Ob es sinnvoll ist, dass Eltern ihren Kindern beim Rechnen „helfen“ sollen, hängt von den individuellen Umständen ab. Das elterliche Üben setzt ein hohes Maß an Fachwissen über didaktische Konzepte in der Mathematik und über das spezielle Störungsbild voraus. Vielfach ist es sehr viel besser, Eltern eine Vielzahl von Spiel- und Übungsmöglichkeiten an die Hand zu geben, mit denen visuelle und sprachliche Bereiche „trainiert“ werden können.
Bewegungsspiele fördern beispielsweise die Körperkoordination, den Gleichgewichtssinn sowie die Grob- und Feinmotorik. Labyrinth- und Memoryspiele sowie Spiele wie „Ich packe in meinen Koffer... “ schulen die Raumvorstellung, die visuelle Wahrnehmung und die Konzentration.
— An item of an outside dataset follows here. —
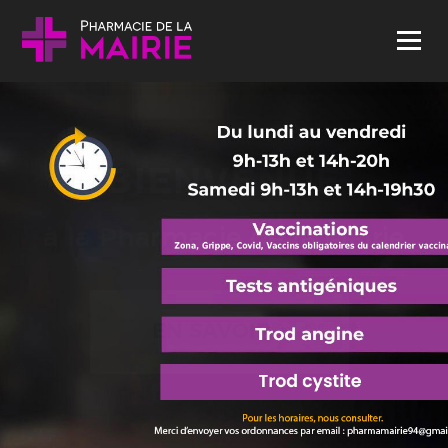
Skip to content
Menu
BIENVENUE
à la Pharmacie de la Mairie
EN SAVOIR +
Jede Lernstörung verläuft nach einem bestimmten Muster, was in dem Standardwerk von Betz/Breuninger „Teufelskreis Lernstörung“ sehr anschaulich beschrieben wurde. Ständige Misserfolge im Rechnen führen häufig dazu, dass Kinder irgendwann das Lernen verweigern und sich im ungünstigsten Fall in allen Fächern schlechte Noten zeigen. Hier gilt es, den Teufelskreis an einer Stelle zu durchbrechen und dem Kind wieder Mut zu machen. Durch Elterngespräche, Austausch mit der Lehrkraft des Kindes sowie durch die Vermittlung von kleinen „Erfolgen“ innerhalb der Therapie steigt die Motivation zum Lernen wieder an und dies führt häufig zu verbesserten Noten in allen Fächern.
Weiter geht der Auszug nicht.